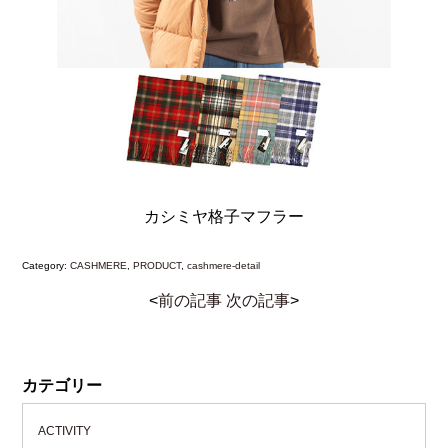
カシミヤ格子マフラー
Category:
CASHMERE
,
PRODUCT
,
cashmere-detail
<
前の記事
次の記事
>
カテゴリー
ACTIVITY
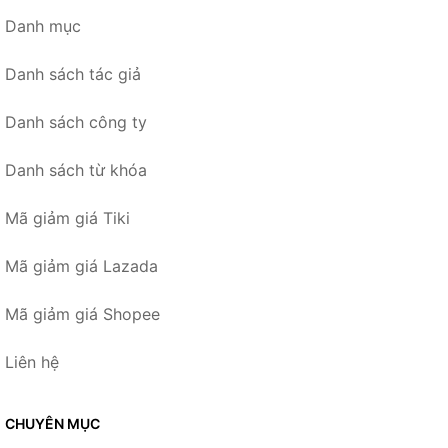
Danh mục
Danh sách tác giả
Danh sách công ty
Danh sách từ khóa
Mã giảm giá Tiki
Mã giảm giá Lazada
Mã giảm giá Shopee
Liên hệ
CHUYÊN MỤC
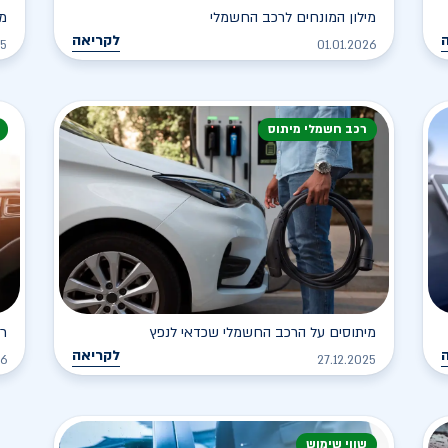
מילון המונחים לרכב החשמלי
מה
לקריאה
25
01.01.2026
רכב חשמלי מיתוס
מיתוסים על הרכב החשמלי שכדאי לנפץ
רכ
לקריאה
26
27.12.2025
שווי שימוש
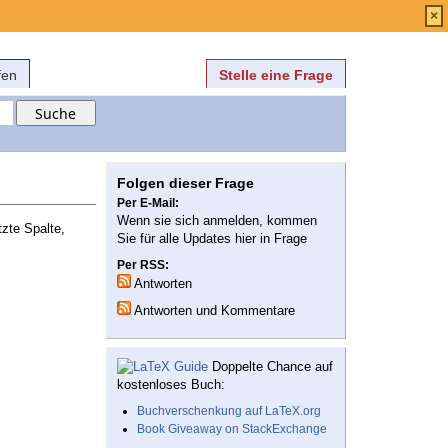
Anmelden
über
FAQ
×
fen
Stelle eine Frage
Folgen dieser Frage
Per E-Mail:
Wenn sie sich anmelden, kommen
zte Spalte,
Sie für alle Updates hier in Frage
Per RSS:
Antworten
Antworten und Kommentare
Doppelte Chance auf
kostenloses Buch:
Buchverschenkung auf LaTeX.org
Book Giveaway on StackExchange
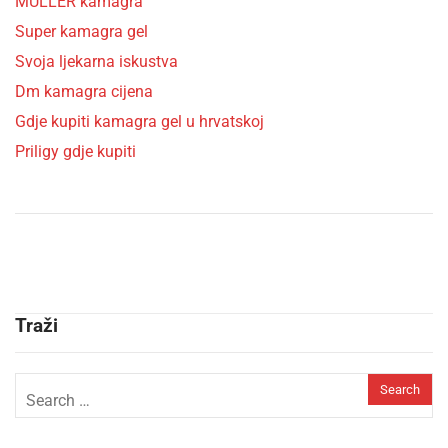
MÜLLER kamagra
Super kamagra gel
Svoja ljekarna iskustva
Dm kamagra cijena
Gdje kupiti kamagra gel u hrvatskoj
Priligy gdje kupiti
Traži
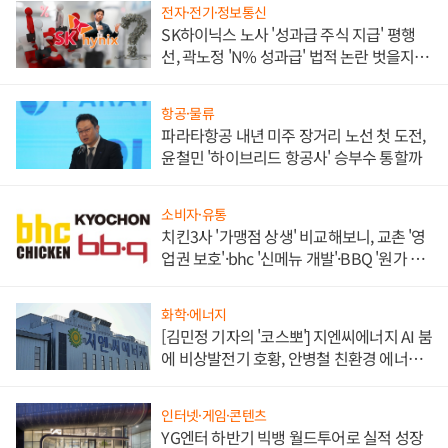
전자·전기·정보통신
SK하이닉스 노사 '성과급 주식 지급' 평행
선, 곽노정 'N% 성과급' 법적 논란 벗을지 주
목
항공·물류
파라타항공 내년 미주 장거리 노선 첫 도전,
윤철민 '하이브리드 항공사' 승부수 통할까
소비자·유통
치킨3사 '가맹점 상생' 비교해보니, 교촌 '영
업권 보호'·bhc '신메뉴 개발'·BBQ '원가 부
담'
화학·에너지
[김민정 기자의 '코스뽀'] 지엔씨에너지 AI 붐
에 비상발전기 호황, 안병철 친환경 에너지
발전전문기업 향한다
인터넷·게임·콘텐츠
YG엔터 하반기 빅뱅 월드투어로 실적 성장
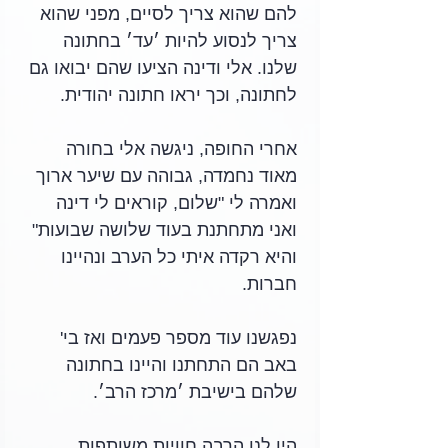
להם שהוא צריך לסיים, מפני שהוא 
צריך לנסוע להיות ׳עד׳ בחתונה 
שלנו. אלי ודינה הציעו שהם יבואו גם 
לחתונה, וכך יראו חתונה יהודית. 
אחרי החופה, ניגשה אלי בחורה 
מאוד נחמדה, גבוהה עם שיער ארוך 
ואמרה לי "שלום, קוראים לי דינה 
ואני מתחתנת בעוד שלושה שבועות" 
והיא רקדה איתי כל הערב ונהיינו 
חברות. 
נפגשנו עוד מספר פעמים ואז בי' 
באב הם התחתנו והיינו בחתונה 
שלהם בישיבת ׳מרכז הרב׳. 
היו לנו הרבה חוויות משותפות, 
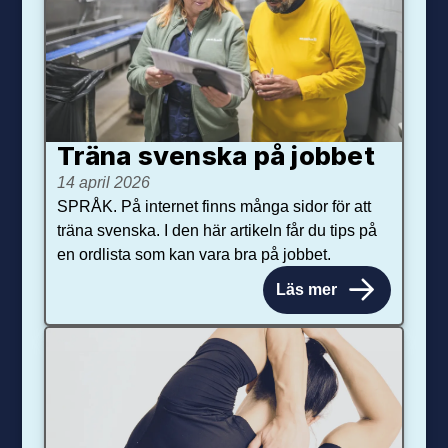
Träna svenska på jobbet
14 april 2026
SPRÅK. På internet finns många sidor för att
träna svenska. I den här artikeln får du tips på
en ordlista som kan vara bra på jobbet.
Läs mer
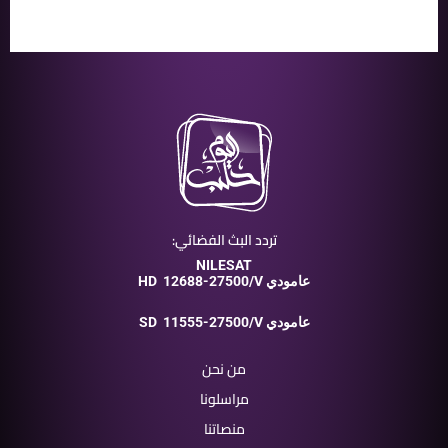
تردد البث الفضائي:
NILESAT
12688-27500/V عامودي
HD
11555-27500/V عامودي
SD
من نحن
مراسلونا
منصاتنا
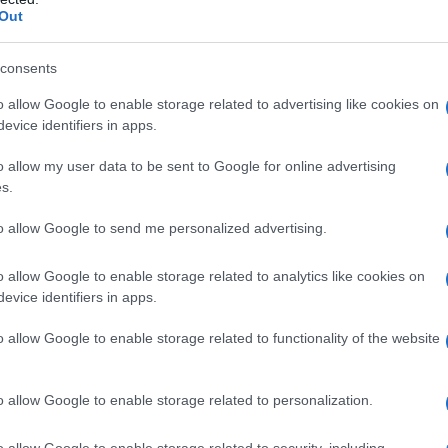
Out
sraele sta agendo per sconfiggere Hamas in vari e
i tutti i vertici dell'apparato di sicurezza".
consents
o allow Google to enable storage related to advertising like cookies on
 che Israele ha armato dei "clan" nel sud di Gaza.
evice identifiers in apps.
lla sicurezza, abbiamo attivato clan a Gaza che si
o allow my user data to be sent to Google for online advertising
 positivo e salva la vita dei soldati dell'IDF. La
s.
ggia solo Hamas, ma a Lieberman non importa", ha
to allow Google to send me personalized advertising.
 Post.
o allow Google to enable storage related to analytics like cookies on
i militari israeliane, le quale
hanno svelato
al Times
evice identifiers in apps.
n gruppo descritto come una "banda criminale di
o allow Google to enable storage related to functionality of the website
Shabab, membro di uno dei più grandi clan nel sud di
a di Abu Shabab fucili Kalashnikov, alcuni dei quali
o allow Google to enable storage related to personalization.
o allow Google to enable storage related to security, including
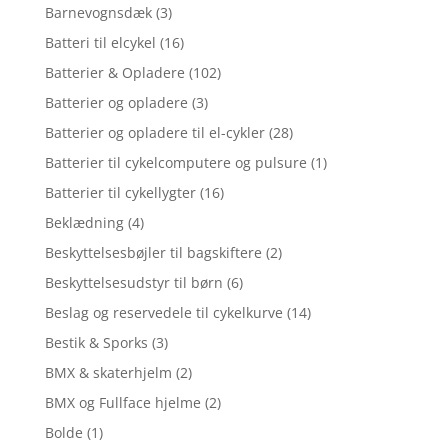
Barnevognsdæk
(3)
Batteri til elcykel
(16)
Batterier & Opladere
(102)
Batterier og opladere
(3)
Batterier og opladere til el-cykler
(28)
Batterier til cykelcomputere og pulsure
(1)
Batterier til cykellygter
(16)
Beklædning
(4)
Beskyttelsesbøjler til bagskiftere
(2)
Beskyttelsesudstyr til børn
(6)
Beslag og reservedele til cykelkurve
(14)
Bestik & Sporks
(3)
BMX & skaterhjelm
(2)
BMX og Fullface hjelme
(2)
Bolde
(1)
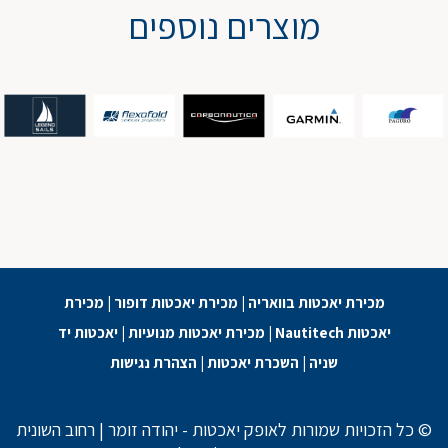
מוצרים נוספים
מכירת יאכטות בוואריה
|
מכירת יאכטות דופור
|
מכירת
יאכטות Nautitech
|
מכירת יאכטות מנועיות
|
יאכטות יד
שניה
|
השכרת יאכטות
|
הצהרת נגישות
© כל הזכויות שמורות לאופק יאכטות - יהודה זומר | רחוב השונית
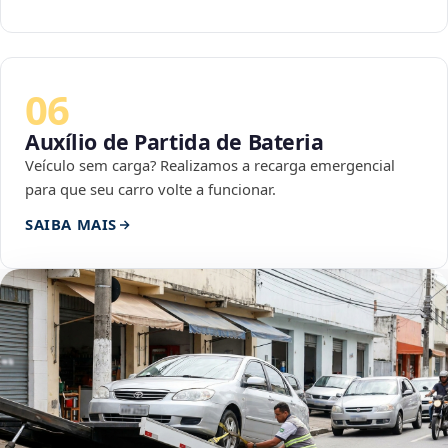
06
Auxílio de Partida de Bateria
Veículo sem carga? Realizamos a recarga emergencial
para que seu carro volte a funcionar.
SAIBA MAIS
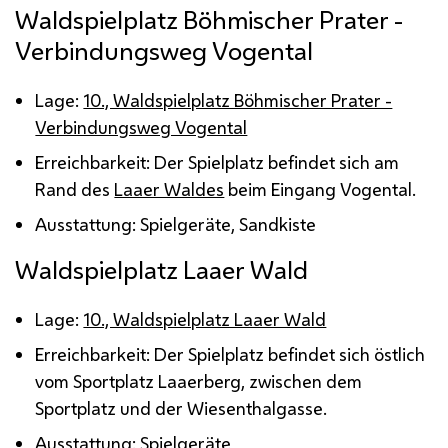
Waldspielplatz Böhmischer Prater -
Verbindungsweg Vogental
Lage:
10., Waldspielplatz Böhmischer Prater -
Verbindungsweg Vogental
Erreichbarkeit: Der Spielplatz befindet sich am
Rand des
Laaer Waldes
beim Eingang Vogental.
Ausstattung: Spielgeräte, Sandkiste
Waldspielplatz Laaer Wald
Lage:
10., Waldspielplatz Laaer Wald
Erreichbarkeit: Der Spielplatz befindet sich östlich
vom Sportplatz Laaerberg, zwischen dem
Sportplatz und der Wiesenthalgasse.
Ausstattung: Spielgeräte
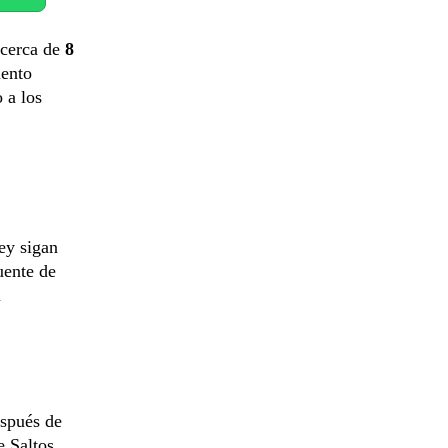
 cerca de
8
iento
 a los
ey sigan
uente de
ú
espués de
e Saltos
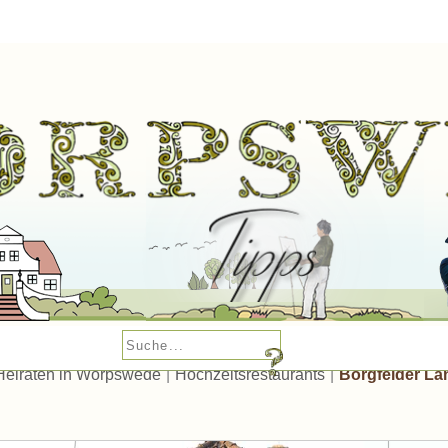
Heiraten in Worpswede
|
Hochzeitsrestaurants
|
Borgfelder L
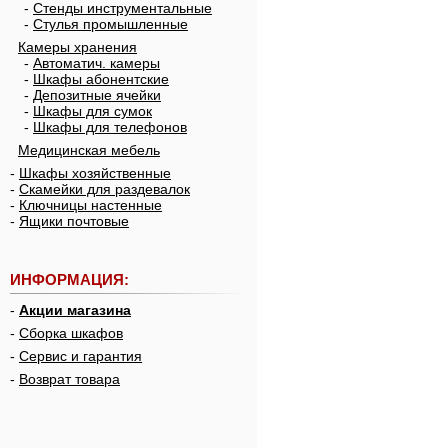
-
Стенды инструментальные
-
Стулья промышленные
Камеры хранения
-
Автоматич. камеры
-
Шкафы абонентские
-
Депозитные ячейки
-
Шкафы для сумок
-
Шкафы для телефонов
Медицинская мебель
-
Шкафы хозяйственные
-
Скамейки для раздевалок
-
Ключницы настенные
-
Ящики почтовые
ИНФОРМАЦИЯ:
-
Акции магазина
-
Сборка шкафов
-
Сервис и гарантия
-
Возврат товара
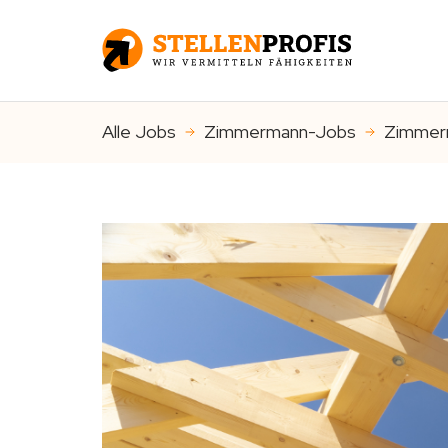
Alle Jobs
Zimmermann-Jobs
Zimmerm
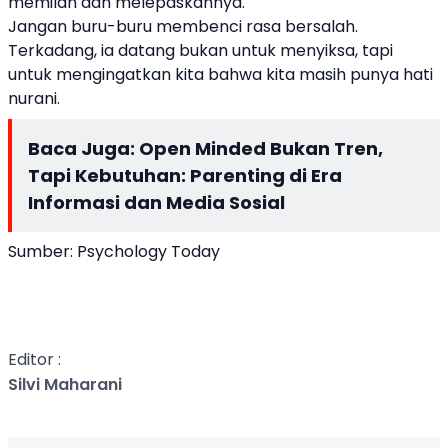
memilah dan melepaskannya.
Jangan buru-buru membenci rasa bersalah.
Terkadang, ia datang bukan untuk menyiksa, tapi
untuk mengingatkan kita bahwa kita masih punya hati
nurani.
Baca Juga:
Open Minded Bukan Tren,
Tapi Kebutuhan: Parenting di Era
Informasi dan Media Sosial
Sumber:
Psychology Today
Editor :
Silvi Maharani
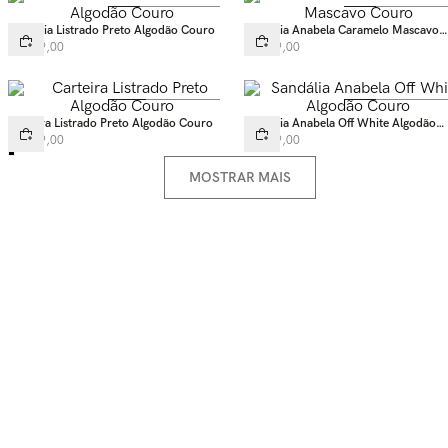
Sandália Listrado Preto Algodão Couro
Sandália Anabela Caramelo Mascavo
Couro
R$
669
,
00
R$
599
,
00
Carteira Listrado Preto Algodão Couro
Sandália Anabela Off White Algodão
Couro
R$
449
,
00
R$
599
,
00
MOSTRAR MAIS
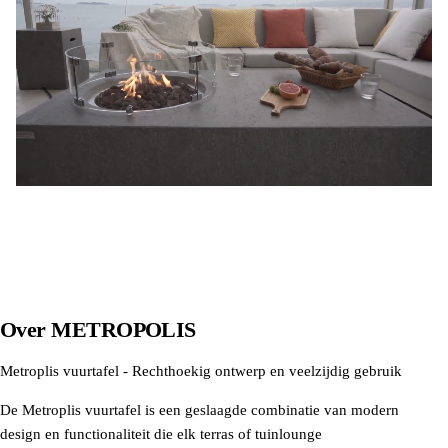
Over
METROPOLIS
Metroplis vuurtafel - Rechthoekig ontwerp en veelzijdig gebruik
De Metroplis vuurtafel is een geslaagde combinatie van modern
design en functionaliteit die elk terras of tuinlounge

Exercise aim — All records above should be duplicated exactly, with the pictures omitted.

Solved exercise —
カシミヤ格子マフラー
Category:
CASHMERE
,
PRODUCT
,
cashmere-detail
<
前の記事
次の記事
>
カテゴリー
ACTIVITY
Danh mục
Danh sách tác giả
Danh sách công ty
Danh sách từ khóa
Mã giảm giá Tiki
Mã giảm giá Lazada
Mã giảm giá Shopee
Liên hệ
CHUYÊN MỤC
מילון המונחים לרכב החשמלי
מה
לקריאה
25
01.01.2026
רכב חשמלי מיתוס
מיתוסים על הרכב החשמלי שכדאי לנפץ
רכ
לקריאה
26
27.12.2025
שווי שימוש
Anmelden
über
FAQ
×
fen
Stelle eine Frage
Folgen dieser Frage
Per E-Mail:
Wenn sie sich anmelden, kommen
zte Spalte,
Sie für alle Updates hier in Frage
Per RSS:
Antworten
Antworten und Kommentare
Doppelte Chance auf
kostenloses Buch:
Buchverschenkung auf LaTeX.org
Book Giveaway on StackExchange
MÜLLER kamagra
Super kamagra gel
Svoja ljekarna iskustva
Dm kamagra cijena
Gdje kupiti kamagra gel u hrvatskoj
Priligy gdje kupiti
Traži
전자·전기·정보통신
SK하이닉스 노사 '성과급 주식 지급' 평행
선, 곽노정 'N% 성과급' 법적 논란 벗을지 주
목
항공·물류
파라타항공 내년 미주 장거리 노선 첫 도전,
윤철민 '하이브리드 항공사' 승부수 통할까
소비자·유통
치킨3사 '가맹점 상생' 비교해보니, 교촌 '영
업권 보호'·bhc '신메뉴 개발'·BBQ '원가 부
담'
화학·에너지
[김민정 기자의 '코스뽀'] 지엔씨에너지 AI 붐
에 비상발전기 호황, 안병철 친환경 에너지
발전전문기업 향한다
인터넷·게임·콘텐츠
YG엔터 하반기 빅뱅 월드투어로 실적 성장
להם שהוא צריך לסיים, מפני שהוא 
צריך לנסוע להיות ׳עד׳ בחתונה 
שלנו. אלי ודינה הציעו שהם יבואו גם 
לחתונה, וכך יראו חתונה יהודית. 
אחרי החופה, ניגשה אלי בחורה 
מאוד נחמדה, גבוהה עם שיער ארוך 
ואמרה לי "שלום, קוראים לי דינה 
ואני מתחתנת בעוד שלושה שבועות" 
והיא רקדה איתי כל הערב ונהיינו 
חברות. 
נפגשנו עוד מספר פעמים ואז בי' 
באב הם התחתנו והיינו בחתונה 
שלהם בישיבת ׳מרכז הרב׳. 
היו לנו הרבה חוויות משותפות, 
Träna svenska på jobbet
14 april 2026
SPRÅK. På internet finns många sidor för att
träna svenska. I den här artikeln får du tips på
en ordlista som kan vara bra på jobbet.
Läs mer
تردد البث الفضائي:
NILESAT
12688-27500/V عامودي
HD
11555-27500/V عامودي
SD
من نحن
مراسلونا
منصاتنا
Out
sraele sta agendo per sconfiggere Hamas in vari e
i tutti i vertici dell'apparato di sicurezza".
consents
o allow Google to enable storage related to advertising like cookies on
 che Israele ha armato dei "clan" nel sud di Gaza.
evice identifiers in apps.
lla sicurezza, abbiamo attivato clan a Gaza che si
o allow my user data to be sent to Google for online advertising
 positivo e salva la vita dei soldati dell'IDF. La
s.
ggia solo Hamas, ma a Lieberman non importa", ha
to allow Google to send me personalized advertising.
 Post.
o allow Google to enable storage related to analytics like cookies on
i militari israeliane, le quale
hanno svelato
al Times
evice identifiers in apps.
n gruppo descritto come una "banda criminale di
o allow Google to enable storage related to functionality of the website
Shabab, membro di uno dei più grandi clan nel sud di
a di Abu Shabab fucili Kalashnikov, alcuni dei quali
o allow Google to enable storage related to personalization.
o allow Google to enable storage related to security, including
Barnevognsdæk
(3)
Batteri til elcykel
(16)
Batterier & Opladere
(102)
Batterier og opladere
(3)
Batterier og opladere til el-cykler
(28)
Batterier til cykelcomputere og pulsure
(1)
Batterier til cykellygter
(16)
Beklædning
(4)
Beskyttelsesbøjler til bagskiftere
(2)
Beskyttelsesudstyr til børn
(6)
Beslag og reservedele til cykelkurve
(14)
Bestik & Sporks
(3)
BMX & skaterhjelm
(2)
BMX og Fullface hjelme
(2)
Bolde
(1)
מוצרים נוספים
מכירת יאכטות בוואריה
|
מכירת יאכטות דופור
|
מכירת
יאכטות Nautitech
|
מכירת יאכטות מנועיות
|
יאכטות יד
שניה
|
השכרת יאכטות
|
הצהרת נגישות
© כל הזכויות שמורות לאופק יאכטות - יהודה זומר | רחוב השונית
06
Auxílio de Partida de Bateria
Veículo sem carga? Realizamos a recarga emergencial
para que seu carro volte a funcionar.
SAIBA MAIS
Waldspielplatz Böhmischer Prater -
Verbindungsweg Vogental
Lage:
10., Waldspielplatz Böhmischer Prater -
Verbindungsweg Vogental
Erreichbarkeit: Der Spielplatz befindet sich am
Rand des
Laaer Waldes
beim Eingang Vogental.
Ausstattung: Spielgeräte, Sandkiste
Waldspielplatz Laaer Wald
Lage:
10., Waldspielplatz Laaer Wald
Erreichbarkeit: Der Spielplatz befindet sich östlich
vom Sportplatz Laaerberg, zwischen dem
Sportplatz und der Wiesenthalgasse.
Ausstattung: Spielgeräte
 cerca de
8
iento
 a los
ey sigan
uente de
ú
espués de
e Saltos
Heiraten in Worpswede
|
Hochzeitsrestaurants
|
Borgfelder L
-
Стенды инструментальные
-
Стулья промышленные
Камеры хранения
-
Автоматич. камеры
-
Шкафы абонентские
-
Депозитные ячейки
-
Шкафы для сумок
-
Шкафы для телефонов
Медицинская мебель
-
Шкафы хозяйственные
-
Скамейки для раздевалок
-
Ключницы настенные
-
Ящики почтовые
ИНФОРМАЦИЯ:
-
Акции магазина
-
Сборка шкафов
-
Сервис и гарантия
-
Возврат товара
Alle Jobs
Zimmermann-Jobs
Zimmerm
memilah dan melepaskannya.
Jangan buru-buru membenci rasa bersalah.
Terkadang, ia datang bukan untuk menyiksa, tapi
untuk mengingatkan kita bahwa kita masih punya hati
nurani.
Baca Juga:
Open Minded Bukan Tren,
Tapi Kebutuhan: Parenting di Era
Informasi dan Media Sosial
Sumber:
Psychology Today
Editor :
Silvi Maharani
Sandália Listrado Preto Algodão Couro
Sandália Anabela Caramelo Mascavo
Couro
R$
669
,
00
R$
599
,
00
Carteira Listrado Preto Algodão Couro
Sandália Anabela Off White Algodão
Couro
R$
449
,
00
R$
599
,
00
MOSTRAR MAIS
Over
METROPOLIS
Metroplis vuurtafel - Rechthoekig ontwerp en veelzijdig gebruik
De Metroplis vuurtafel is een geslaagde combinatie van modern
design en functionaliteit die elk terras of tuinlounge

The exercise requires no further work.